Nach den Praxiseinsätzen verarbeite ich sehr viele neue Eindrücke. Das erschöpft mich so, dass ich zuhause erstmal schlafen gehe. Außerdem jogge ich drei-, viermal die Woche zum Abschalten. Am Wochenende treffe ich mich mit Freund*innen, wir gehen aus oder schauen Filme. Nur größere Sachen kann ich eigentlich nicht planen, denn es kommt vor, dass wir an einem freien Wochenende Kolleg*innen vertreten müssen. Deshalb unternehme ich meist ruhigere Sachen in meiner Freizeit, die mich nicht aus der Bahn werfen.

Welche Frage hörst Du auf Familientreffen oder Bekannten treffen häufig?  

Ich werde oft gefragt, ob ich mich noch weiterbilden möchte. Und tatsächlich würde ich später gerne in die Intensivpflege wechseln, wo mit Menschen mit akuten Symptome gearbeitet wird, oder ein Studium zum Thema Pflege absolvieren. Außerdem höre ich häufig die Nachfrage, warum ich am Wochenende wieder keine Zeit habe, und dass ich nur am Arbeiten, Lernen oder Schlafen sei.

Was hat Dir Deine Ausbildung für Deinen weiteren Weg mitgegeben?

Meine Menschenkenntnisse sind auf jeden Fall besser geworden. Ich verstehe jetzt viel besser, warum Menschen sind, wie sie sind. Ich hatte anfangs Probleme damit, herauszufinden, was ich beruflich machen möchte, und ich bin froh, diesen Weg gegangen zu sein.
 

„SURVIVAL-KIT Ausbildung“

In welchen Berufen kann man in Deutschland eine Ausbildung absolvieren?
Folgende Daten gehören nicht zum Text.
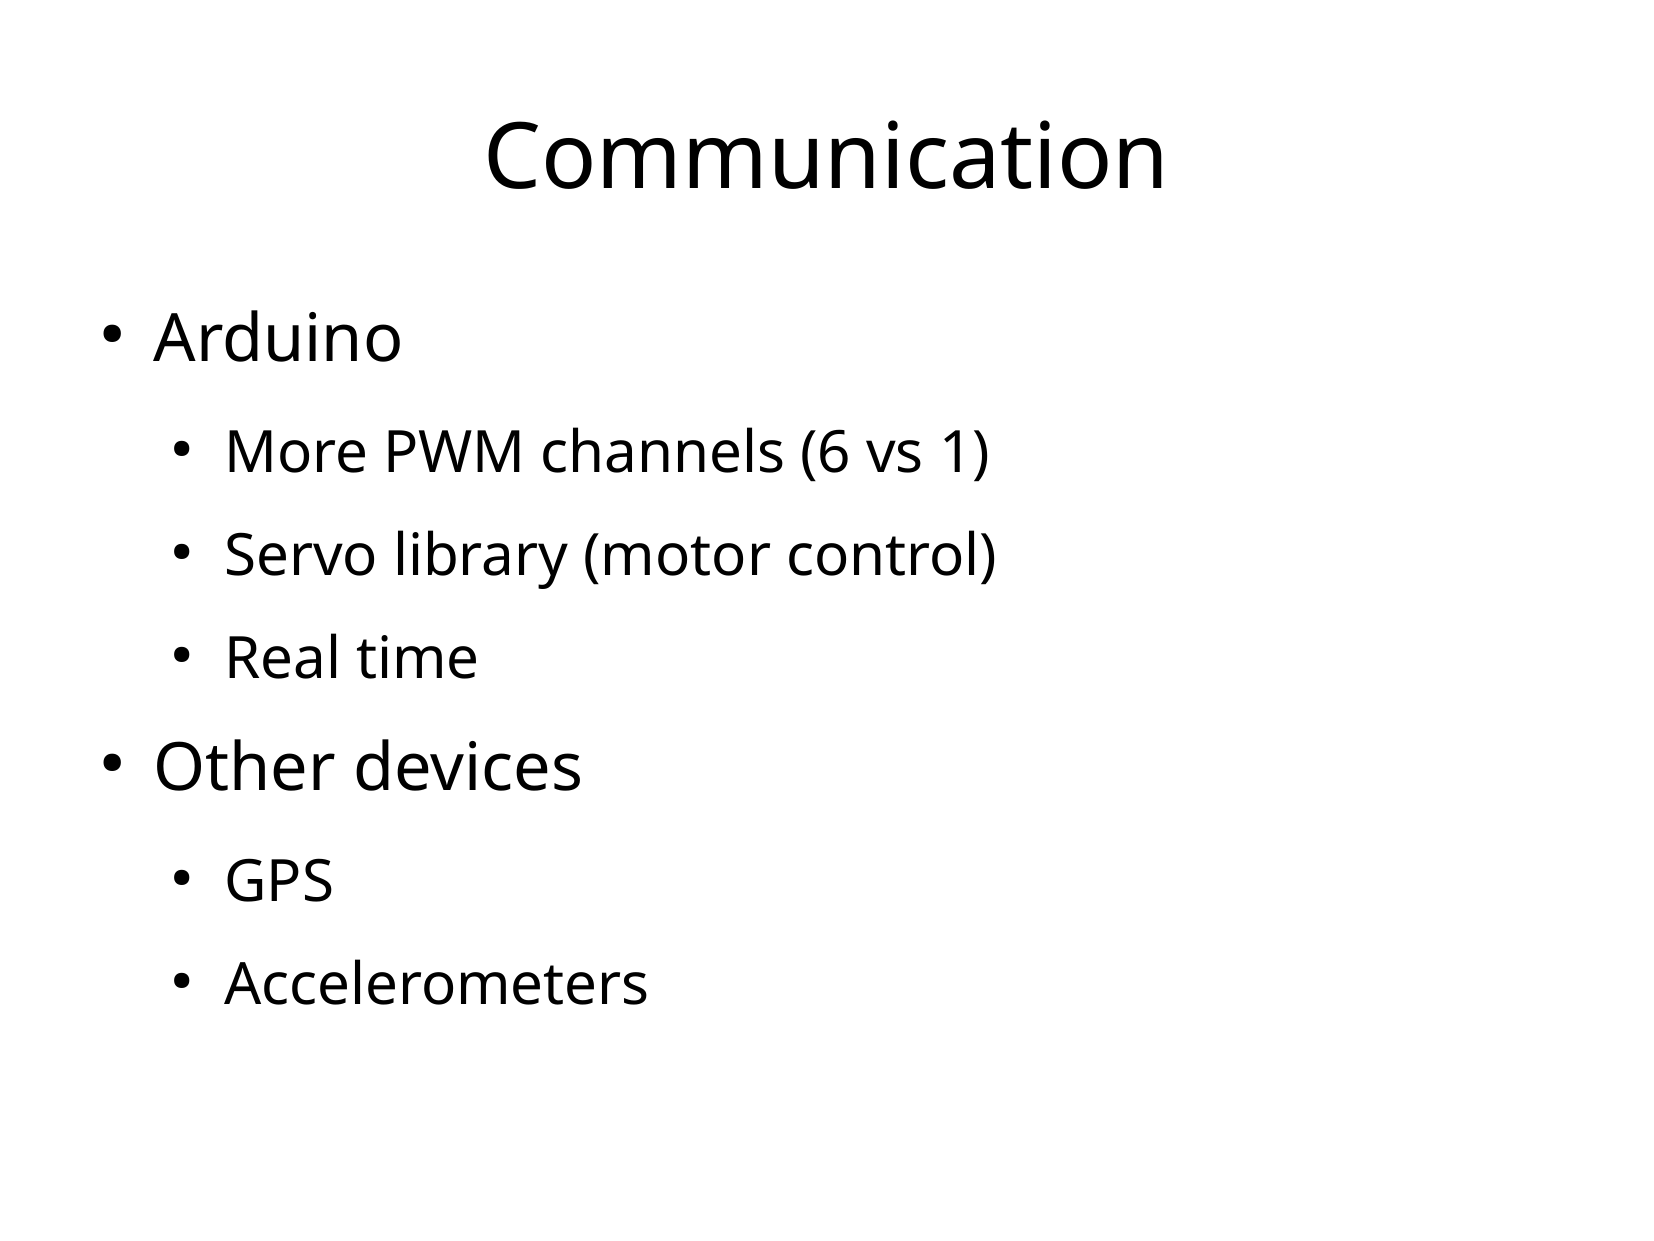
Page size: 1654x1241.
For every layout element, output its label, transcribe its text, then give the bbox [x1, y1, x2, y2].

list Arduino More PWM channels (6 vs 1) Servo library (motor control) Real time Other devices GPS Accelerometers [82, 290, 1571, 1010]
title Communication [82, 49, 1571, 257]
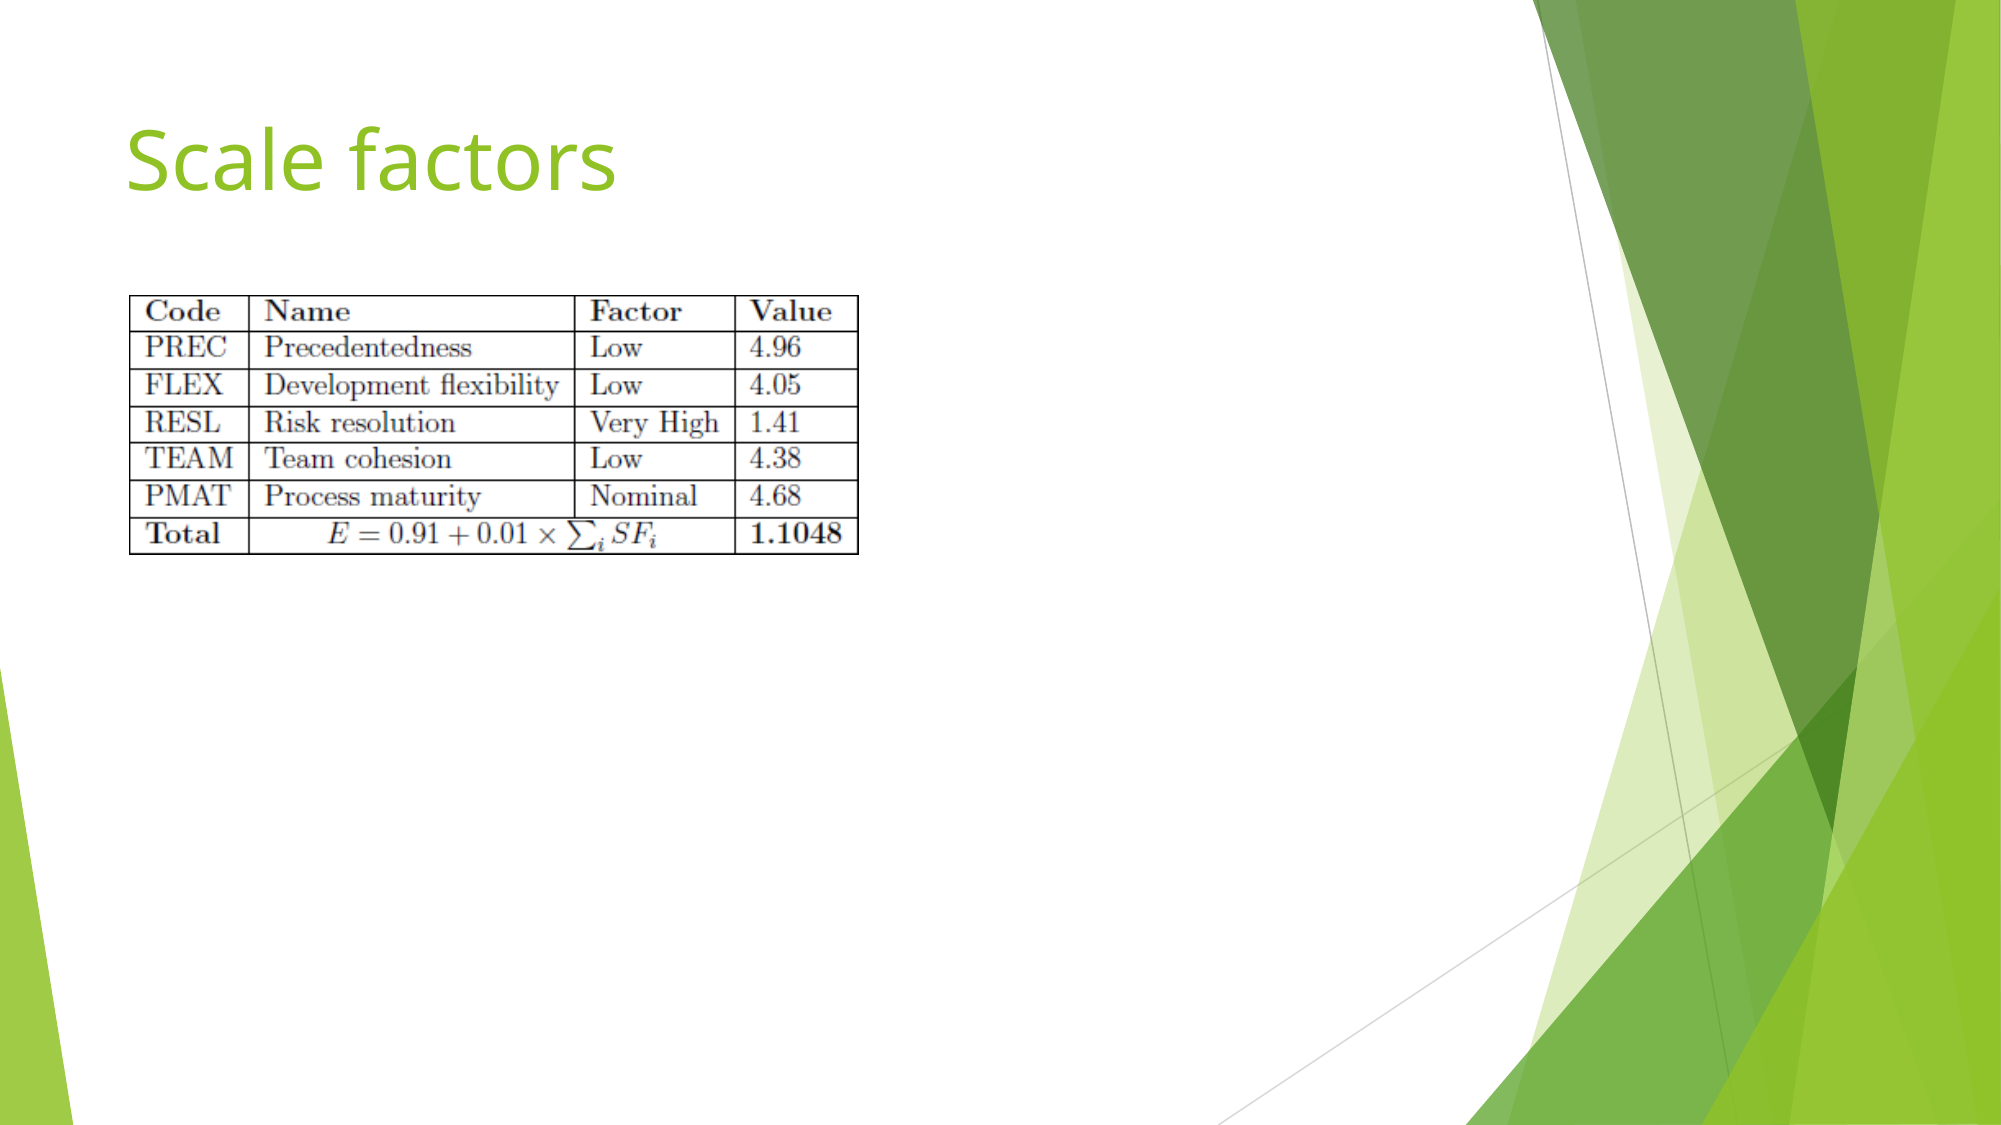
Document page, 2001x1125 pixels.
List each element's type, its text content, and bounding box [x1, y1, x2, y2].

title Scale factors [111, 99, 1522, 317]
picture [129, 295, 859, 555]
Wie lässt es sich als Auszubildende oder Auszubildender gut leben? Und wo findet man einen Ausgleich zur Arbeit?

Auszubildende unterschiedlicher Berufsfelder erzählen von ihren Erlebnissen in Betrieben und Einrichtungen in Deutschland, ihrem Alltag – und was sie manchmal zur Verzweiflung bringt.